USA. Während Gesunde auf
negative Hinweise zu ihrer Person eher neutral reagieren, scheinen
depressive Menschen diese als Anlass zu nehmen, nach weiteren negativen
Rückmeldungen Ausschau zu halten. Ein solches Verhalten ist langfristig
jedoch kaum geeignet, die Depression aufzuhellen. Eher bestätigt sich das
ohnehin schlechte Selbstbild der Patienten und verschlechtern sich die
Beziehungen, da vermehrt Ablehnung zur Sprache kommt. Zu diesen
Feststellungen gelangen T. S. Casbon und Mitarbeiter aufgrund von zwei
Studien, in denen Sie das Verhalten depressiver Personen in engen
Zweierbeziehungen untersuchten. Im einen Fall handelte es sich um 40
studentische Zimmermitbewohner (Studie 1), im anderen Fall um 60 frisch
vermählte Paare (Studie 2). Während in Studie 1 nur Fragebögen beantwortet
wurden, analysierte Studie 2 Dialoge der Ehepartner. In beiden
Untersuchungen verhielten sich depressive Personen in der eingangs
beschriebenen Weise.
Nach Ansicht der
Autoren belegen immer mehr Befunde, dass ungünstiges Verhalten in sozialen
Beziehungen, insbesondere Kritik, Depressionen fördert. Für depressive
Menschen wäre es daher hilfreich, sich durch negative Rückmeldungen zu
angemessenerem Verhalten anregen zu lassen und so weiteren Abweisungen
vorzubeugen.

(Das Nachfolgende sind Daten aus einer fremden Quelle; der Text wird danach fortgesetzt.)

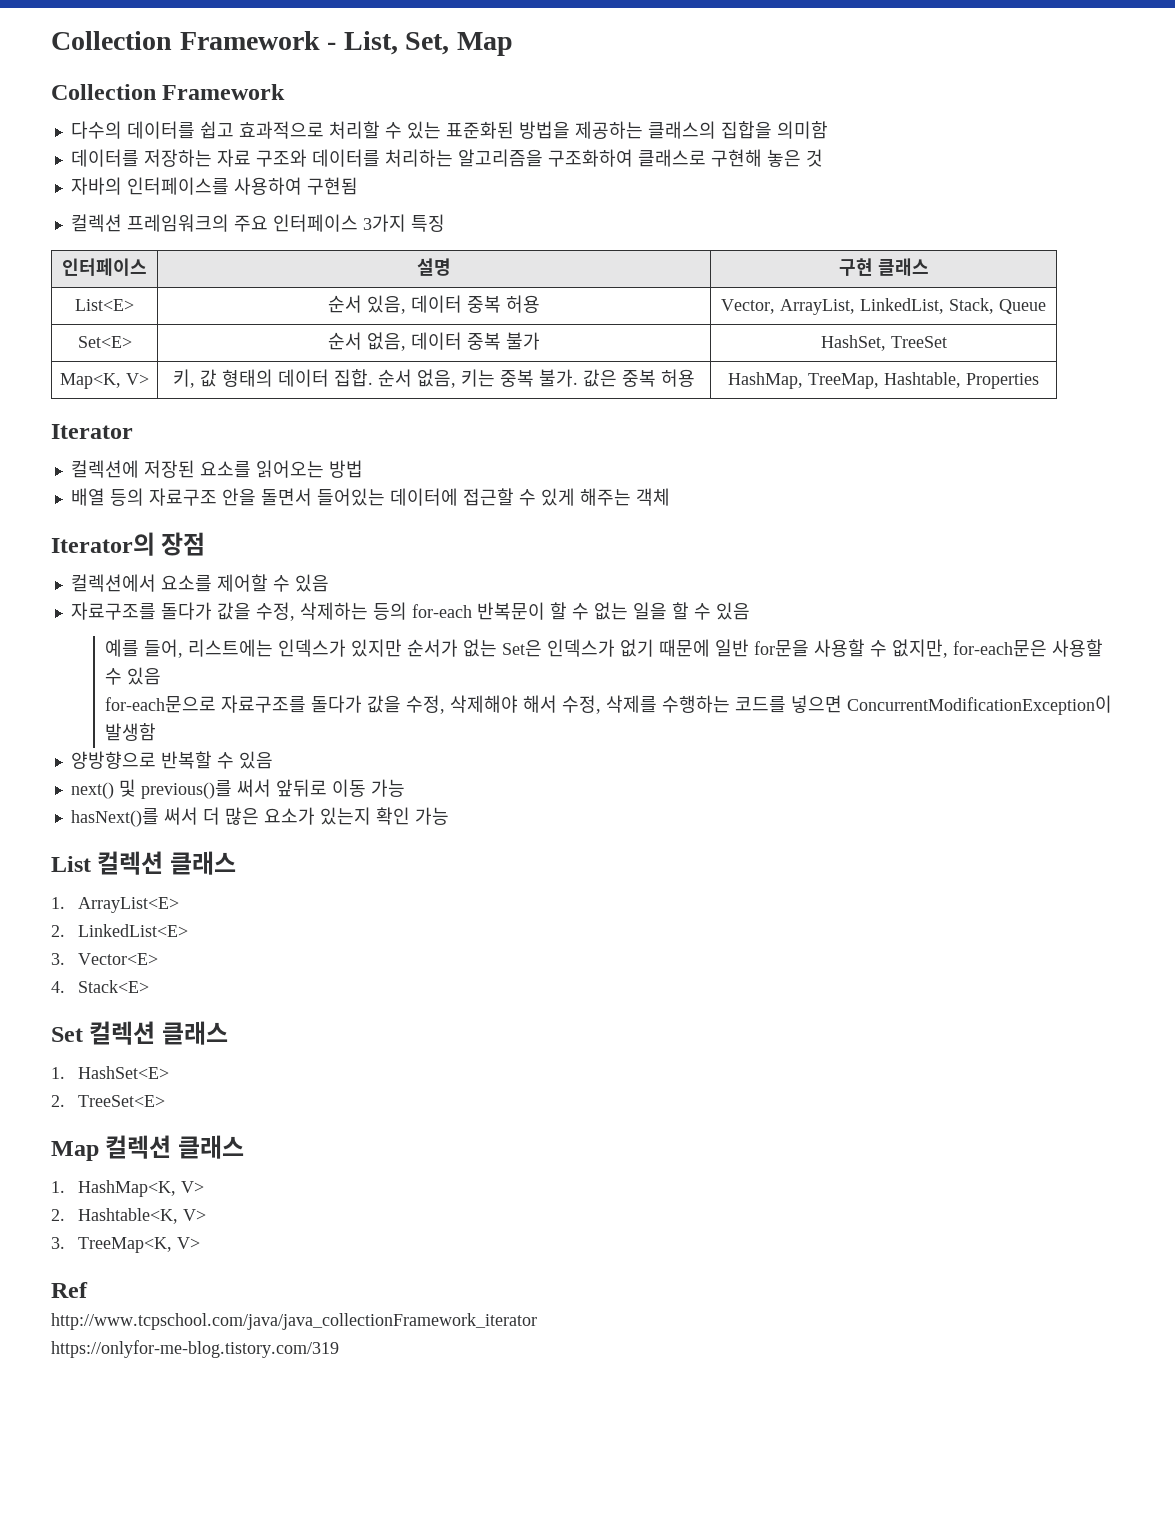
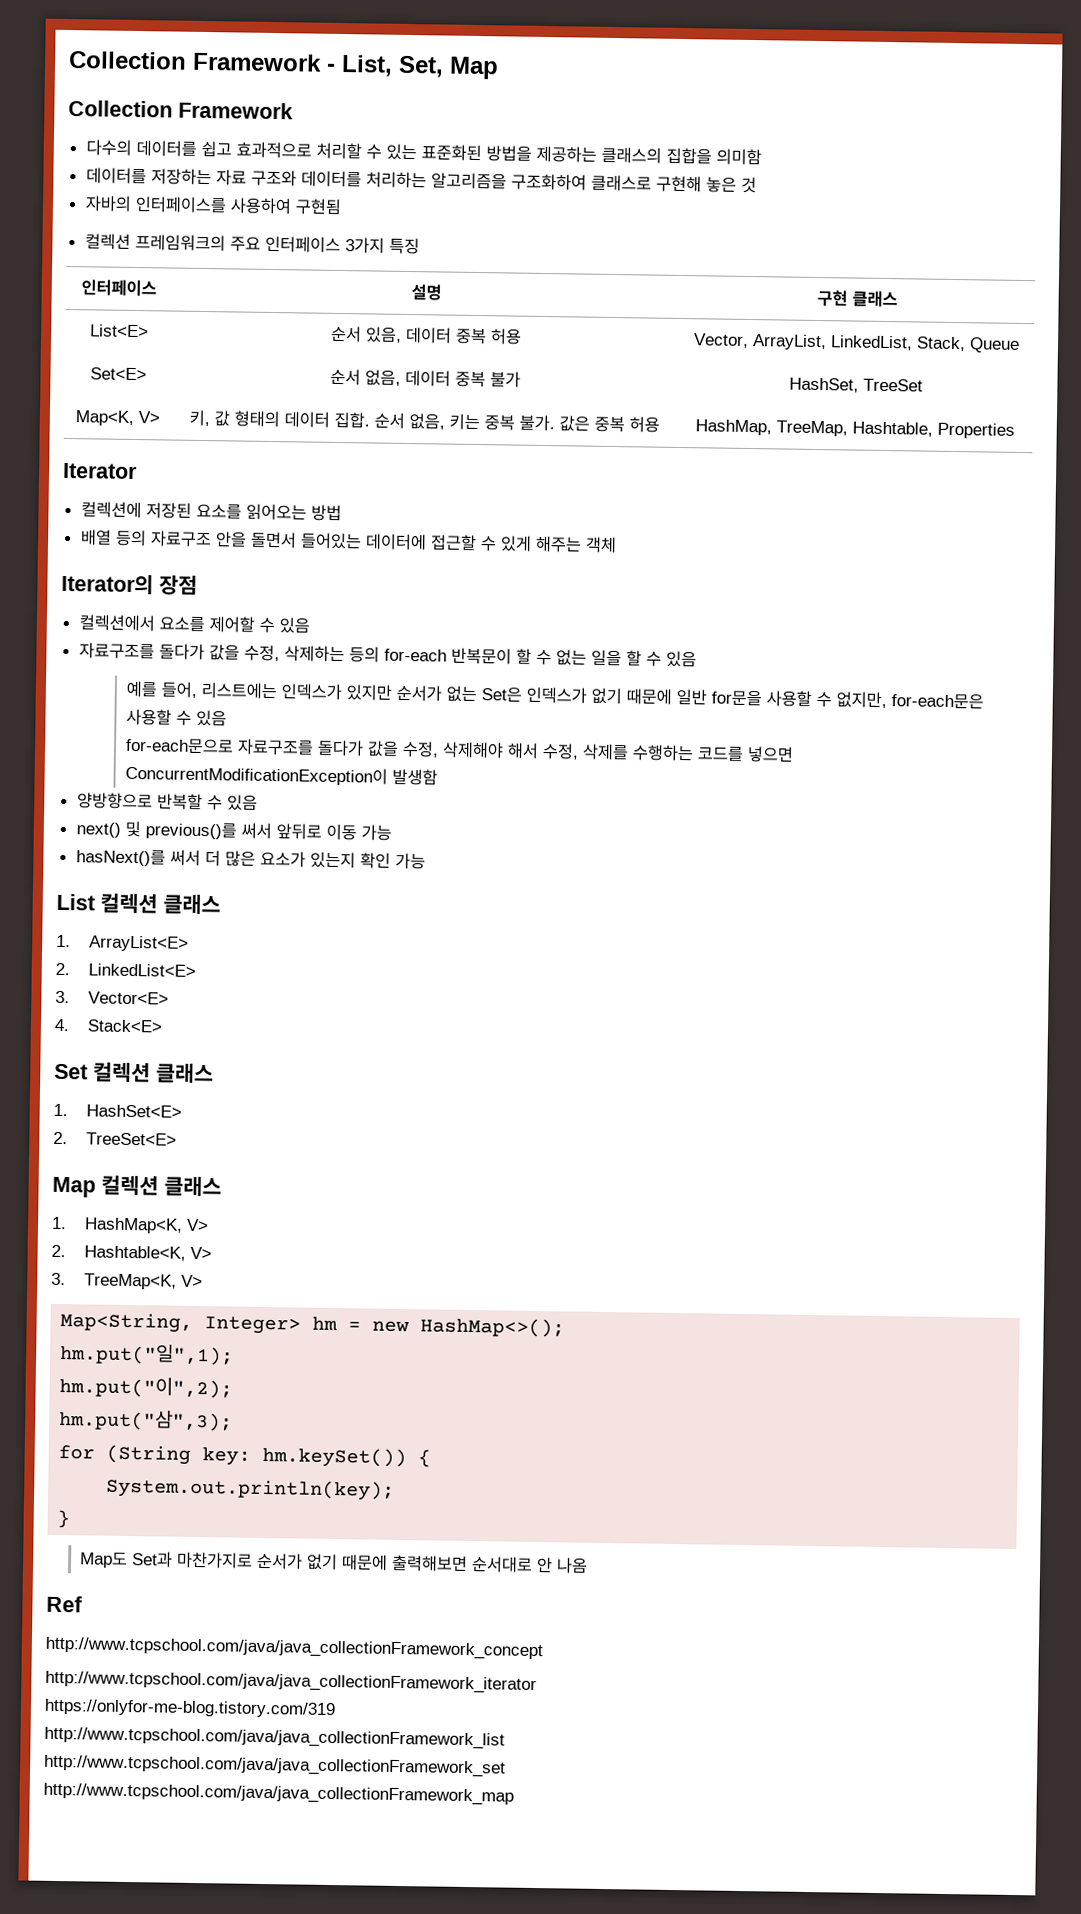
(201, 1243) none -> [60,1312,566,1338] [59,1343,235,1366] [59,1375,234,1399] [59,1408,234,1432] [58,1444,432,1469] [106,1477,396,1501] [57,1509,71,1529] [80,1551,589,1574] // Map<String, Integer> hm = new HashMap<>(); // hm.put("일",1); // hm.put("이",2); // hm.put("삼",3); // for (String key: hm.keySet()) { // System.out.println(key); // } // Map도 Set과 마찬가지로 순서가 없기 때문에 출력해보면 순서대로 안 나옴
(88, 1290) none -> [45,1636,543,1661] // http://www.tcpschool.com/java/java_collectionFramework_concept
(339, 1349) none -> [44,1726,505,1750] [44,1754,506,1778] [43,1782,514,1806] // http://www.tcpschool.com/java/java_collectionFramework_list // http://www.tcpschool.com/java/java_collectionFramework_set // http://www.tcpschool.com/java/java_collectionFramework_map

Umso mehr erstaunt, dass eher das Gegenteil der Fall ist. Als
wäre es nicht schon genug, neigen depressive Menschen offenbar dazu,
weitere negative Rückmeldungen zu suchen.
Das vordergründig
widersinnig erscheinende Verhalten macht zumindest aus Sicht der
„Selbstbestätigungstheorie“ Sinn. Danach streben Menschen danach, ihr
Selbstbild (leider auch ein negatives!) möglichst durch passende
Erfahrungen zu bestätigen, was dann zumindest auf kognitiver Ebene
befriedigt (Annahme und Wirklichkeit scheinen überein zu stimmen). Die
erwähnte Theorie lässt offen, wie viel passendes Feedback ein Mensch im
Einzelfall benötigt, um die Suche einstellen zu können. Für depressive
Personen kann erschwerend hinzu kommen, dass sich ihre kognitiven und
affektiven Bedürfnissen komplett widersprechen („inneres Kreuzfeuer“):
Affektiv wünschen sich die Betroffenen durchaus positive Rückmeldungen
(„Beruhigung“), während kognitiv die Suche nach negativem Feedback
(„Bestätigung“) anhält. In der Praxis ergibt sich daraus ein unlösbarer
Konflikt, der depressive Menschen zwischen den beiden unvereinbaren Zielen
„positive Beruhigung“ und „negative Bestätigung“ hin- und her irren lässt.
Für die Umwelt ist dies auf Dauer nicht nur irritierend, sondern mitunter
so belastend, dass Beziehungen oft enden.
T.
S. Casbon u. a.: Receipt of negative feedback is related to increased
negative feedback seeking among individuals with depressive symptoms.